▶ INPUT MATERIAL:
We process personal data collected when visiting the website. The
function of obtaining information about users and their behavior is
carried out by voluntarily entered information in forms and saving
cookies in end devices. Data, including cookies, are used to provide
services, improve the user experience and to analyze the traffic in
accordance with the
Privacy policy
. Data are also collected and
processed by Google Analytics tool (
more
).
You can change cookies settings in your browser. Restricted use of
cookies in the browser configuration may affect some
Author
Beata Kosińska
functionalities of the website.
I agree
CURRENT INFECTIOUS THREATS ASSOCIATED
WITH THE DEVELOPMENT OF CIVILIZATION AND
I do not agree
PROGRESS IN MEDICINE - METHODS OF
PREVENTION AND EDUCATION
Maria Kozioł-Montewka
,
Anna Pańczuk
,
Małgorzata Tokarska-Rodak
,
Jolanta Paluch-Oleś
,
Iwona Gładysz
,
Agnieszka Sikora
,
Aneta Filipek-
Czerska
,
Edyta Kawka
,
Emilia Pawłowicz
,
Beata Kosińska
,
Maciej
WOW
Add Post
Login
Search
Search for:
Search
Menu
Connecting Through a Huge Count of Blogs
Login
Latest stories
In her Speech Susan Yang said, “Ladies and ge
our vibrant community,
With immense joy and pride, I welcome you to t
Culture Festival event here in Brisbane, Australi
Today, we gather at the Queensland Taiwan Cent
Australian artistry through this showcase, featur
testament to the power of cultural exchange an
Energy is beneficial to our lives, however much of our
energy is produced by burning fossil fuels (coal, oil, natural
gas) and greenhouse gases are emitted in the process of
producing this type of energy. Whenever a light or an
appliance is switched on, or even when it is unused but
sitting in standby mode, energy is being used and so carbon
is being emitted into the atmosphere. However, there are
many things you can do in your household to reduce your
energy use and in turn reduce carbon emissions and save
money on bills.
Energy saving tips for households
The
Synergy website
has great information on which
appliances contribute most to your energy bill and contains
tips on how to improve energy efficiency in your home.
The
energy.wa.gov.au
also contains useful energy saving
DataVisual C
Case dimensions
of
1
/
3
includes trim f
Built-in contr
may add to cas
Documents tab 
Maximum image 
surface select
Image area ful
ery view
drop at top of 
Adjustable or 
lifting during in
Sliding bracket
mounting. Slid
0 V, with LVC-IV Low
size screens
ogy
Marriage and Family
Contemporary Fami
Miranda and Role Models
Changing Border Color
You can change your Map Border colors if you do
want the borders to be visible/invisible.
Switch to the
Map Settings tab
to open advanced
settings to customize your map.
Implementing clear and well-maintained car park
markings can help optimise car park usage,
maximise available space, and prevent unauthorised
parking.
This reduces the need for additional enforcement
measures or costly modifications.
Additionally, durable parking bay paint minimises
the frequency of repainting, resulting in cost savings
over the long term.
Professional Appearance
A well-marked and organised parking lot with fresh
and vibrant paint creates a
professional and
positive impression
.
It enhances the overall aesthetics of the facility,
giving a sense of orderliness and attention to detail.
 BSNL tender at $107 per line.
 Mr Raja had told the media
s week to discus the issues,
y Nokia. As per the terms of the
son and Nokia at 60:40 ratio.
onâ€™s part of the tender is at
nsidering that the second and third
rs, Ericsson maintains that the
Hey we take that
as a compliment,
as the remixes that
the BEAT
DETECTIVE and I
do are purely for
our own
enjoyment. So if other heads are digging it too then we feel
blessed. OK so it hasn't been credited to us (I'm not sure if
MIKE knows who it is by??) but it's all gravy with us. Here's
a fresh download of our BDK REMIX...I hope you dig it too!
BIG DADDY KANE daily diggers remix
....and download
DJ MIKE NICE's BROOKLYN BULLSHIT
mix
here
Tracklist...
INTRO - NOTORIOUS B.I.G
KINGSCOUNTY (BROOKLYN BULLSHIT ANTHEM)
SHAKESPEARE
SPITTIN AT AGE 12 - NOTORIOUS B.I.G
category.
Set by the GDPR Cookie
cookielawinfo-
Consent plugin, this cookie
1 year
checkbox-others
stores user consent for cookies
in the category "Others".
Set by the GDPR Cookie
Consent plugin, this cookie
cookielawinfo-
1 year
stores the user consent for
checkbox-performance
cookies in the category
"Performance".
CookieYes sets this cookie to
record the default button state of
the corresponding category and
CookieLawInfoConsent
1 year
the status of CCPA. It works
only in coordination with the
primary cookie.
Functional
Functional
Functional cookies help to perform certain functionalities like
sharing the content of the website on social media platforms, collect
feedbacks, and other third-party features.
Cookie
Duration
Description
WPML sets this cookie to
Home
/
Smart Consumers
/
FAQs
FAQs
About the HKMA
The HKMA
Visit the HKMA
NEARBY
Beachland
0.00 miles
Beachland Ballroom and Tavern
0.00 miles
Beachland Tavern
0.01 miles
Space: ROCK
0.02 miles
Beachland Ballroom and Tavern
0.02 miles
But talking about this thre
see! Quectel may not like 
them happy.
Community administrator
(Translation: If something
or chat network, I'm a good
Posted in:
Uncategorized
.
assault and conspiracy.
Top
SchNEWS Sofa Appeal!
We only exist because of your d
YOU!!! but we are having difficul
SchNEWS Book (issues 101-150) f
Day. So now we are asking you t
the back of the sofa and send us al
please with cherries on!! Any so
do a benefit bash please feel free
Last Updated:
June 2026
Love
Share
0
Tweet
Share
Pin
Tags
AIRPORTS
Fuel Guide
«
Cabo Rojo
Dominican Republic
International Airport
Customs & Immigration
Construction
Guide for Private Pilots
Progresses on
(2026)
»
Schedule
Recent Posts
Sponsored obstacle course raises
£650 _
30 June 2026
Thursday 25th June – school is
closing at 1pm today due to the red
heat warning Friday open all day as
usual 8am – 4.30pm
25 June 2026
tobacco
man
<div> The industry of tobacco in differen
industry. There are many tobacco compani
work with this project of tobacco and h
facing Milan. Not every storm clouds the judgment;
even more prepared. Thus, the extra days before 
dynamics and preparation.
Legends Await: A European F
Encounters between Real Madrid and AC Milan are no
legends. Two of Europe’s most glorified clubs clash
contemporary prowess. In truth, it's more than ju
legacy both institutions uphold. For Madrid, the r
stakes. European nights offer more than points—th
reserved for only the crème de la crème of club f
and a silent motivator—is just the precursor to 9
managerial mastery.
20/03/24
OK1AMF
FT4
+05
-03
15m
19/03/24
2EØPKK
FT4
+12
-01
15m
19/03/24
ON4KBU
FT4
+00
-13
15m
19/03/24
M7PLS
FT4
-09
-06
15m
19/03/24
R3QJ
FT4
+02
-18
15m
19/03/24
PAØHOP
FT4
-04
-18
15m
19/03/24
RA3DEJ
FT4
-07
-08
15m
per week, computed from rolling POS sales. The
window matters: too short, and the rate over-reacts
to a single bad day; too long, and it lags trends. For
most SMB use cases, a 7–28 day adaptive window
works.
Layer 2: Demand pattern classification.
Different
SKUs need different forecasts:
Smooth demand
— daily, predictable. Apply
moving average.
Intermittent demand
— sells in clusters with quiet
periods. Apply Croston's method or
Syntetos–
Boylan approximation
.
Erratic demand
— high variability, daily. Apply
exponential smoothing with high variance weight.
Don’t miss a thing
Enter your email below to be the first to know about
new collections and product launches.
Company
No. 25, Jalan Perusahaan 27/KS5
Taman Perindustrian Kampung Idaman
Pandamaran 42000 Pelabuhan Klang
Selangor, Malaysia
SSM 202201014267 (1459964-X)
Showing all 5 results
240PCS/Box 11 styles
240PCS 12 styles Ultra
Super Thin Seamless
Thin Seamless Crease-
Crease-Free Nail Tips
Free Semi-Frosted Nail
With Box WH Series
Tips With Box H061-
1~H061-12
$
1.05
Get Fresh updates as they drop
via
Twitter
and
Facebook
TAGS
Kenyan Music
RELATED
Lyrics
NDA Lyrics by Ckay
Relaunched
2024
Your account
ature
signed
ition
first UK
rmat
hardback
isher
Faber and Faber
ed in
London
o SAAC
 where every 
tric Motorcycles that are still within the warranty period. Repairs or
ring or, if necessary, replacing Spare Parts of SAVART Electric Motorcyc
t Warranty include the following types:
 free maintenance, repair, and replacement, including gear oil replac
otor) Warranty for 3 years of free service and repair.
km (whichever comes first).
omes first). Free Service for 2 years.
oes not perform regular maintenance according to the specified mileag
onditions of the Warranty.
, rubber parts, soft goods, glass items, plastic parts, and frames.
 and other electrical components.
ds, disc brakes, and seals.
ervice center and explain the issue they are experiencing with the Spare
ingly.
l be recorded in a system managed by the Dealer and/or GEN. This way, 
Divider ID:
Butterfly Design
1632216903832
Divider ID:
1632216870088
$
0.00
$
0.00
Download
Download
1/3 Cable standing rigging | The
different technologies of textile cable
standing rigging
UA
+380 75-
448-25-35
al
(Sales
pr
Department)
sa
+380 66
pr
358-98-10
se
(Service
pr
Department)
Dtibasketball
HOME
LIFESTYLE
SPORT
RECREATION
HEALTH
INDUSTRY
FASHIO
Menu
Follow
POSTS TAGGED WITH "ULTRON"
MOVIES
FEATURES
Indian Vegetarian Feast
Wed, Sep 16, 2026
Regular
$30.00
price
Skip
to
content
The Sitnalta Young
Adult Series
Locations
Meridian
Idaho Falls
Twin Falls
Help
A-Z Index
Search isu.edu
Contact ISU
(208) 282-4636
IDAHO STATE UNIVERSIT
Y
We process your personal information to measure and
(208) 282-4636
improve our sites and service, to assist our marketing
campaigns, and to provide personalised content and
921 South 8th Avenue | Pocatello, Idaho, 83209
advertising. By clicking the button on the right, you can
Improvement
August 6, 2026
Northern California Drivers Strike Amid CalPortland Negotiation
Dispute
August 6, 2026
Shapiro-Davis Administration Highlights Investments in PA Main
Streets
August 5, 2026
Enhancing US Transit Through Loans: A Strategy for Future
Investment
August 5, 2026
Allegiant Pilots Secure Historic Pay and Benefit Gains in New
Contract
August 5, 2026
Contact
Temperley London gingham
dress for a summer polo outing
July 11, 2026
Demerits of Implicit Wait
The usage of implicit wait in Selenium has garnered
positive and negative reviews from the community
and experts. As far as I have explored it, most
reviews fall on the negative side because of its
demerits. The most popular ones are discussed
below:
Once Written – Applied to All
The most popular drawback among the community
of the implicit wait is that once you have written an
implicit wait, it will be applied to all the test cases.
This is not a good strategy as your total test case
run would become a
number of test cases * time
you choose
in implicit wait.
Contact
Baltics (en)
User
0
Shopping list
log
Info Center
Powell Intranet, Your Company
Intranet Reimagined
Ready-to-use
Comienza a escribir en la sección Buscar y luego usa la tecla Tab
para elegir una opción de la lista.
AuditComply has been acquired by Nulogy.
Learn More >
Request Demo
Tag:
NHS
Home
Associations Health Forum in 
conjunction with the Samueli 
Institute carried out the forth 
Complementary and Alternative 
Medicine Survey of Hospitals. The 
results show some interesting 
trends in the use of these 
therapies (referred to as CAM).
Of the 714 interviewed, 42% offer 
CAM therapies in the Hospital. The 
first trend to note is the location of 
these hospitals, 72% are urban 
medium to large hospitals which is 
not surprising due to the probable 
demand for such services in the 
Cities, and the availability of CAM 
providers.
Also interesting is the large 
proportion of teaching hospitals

▶ TASK INSTRUCTIONS: Return, word for word, the lines of the data above from the line with "Tips With Box" through the line with "otor) Warranty for", inclusive.

▶ EXERCISE RESPONSE:
Tips With Box H061-
1~H061-12
$
1.05
Get Fresh updates as they drop
via
Twitter
and
Facebook
TAGS
Kenyan Music
RELATED
Lyrics
NDA Lyrics by Ckay
Relaunched
2024
Your account
ature
signed
ition
first UK
rmat
hardback
isher
Faber and Faber
ed in
London
o SAAC
 where every 
tric Motorcycles that are still within the warranty period. Repairs or
ring or, if necessary, replacing Spare Parts of SAVART Electric Motorcyc
t Warranty include the following types:
 free maintenance, repair, and replacement, including gear oil replac
otor) Warranty for 3 years of free service and repair.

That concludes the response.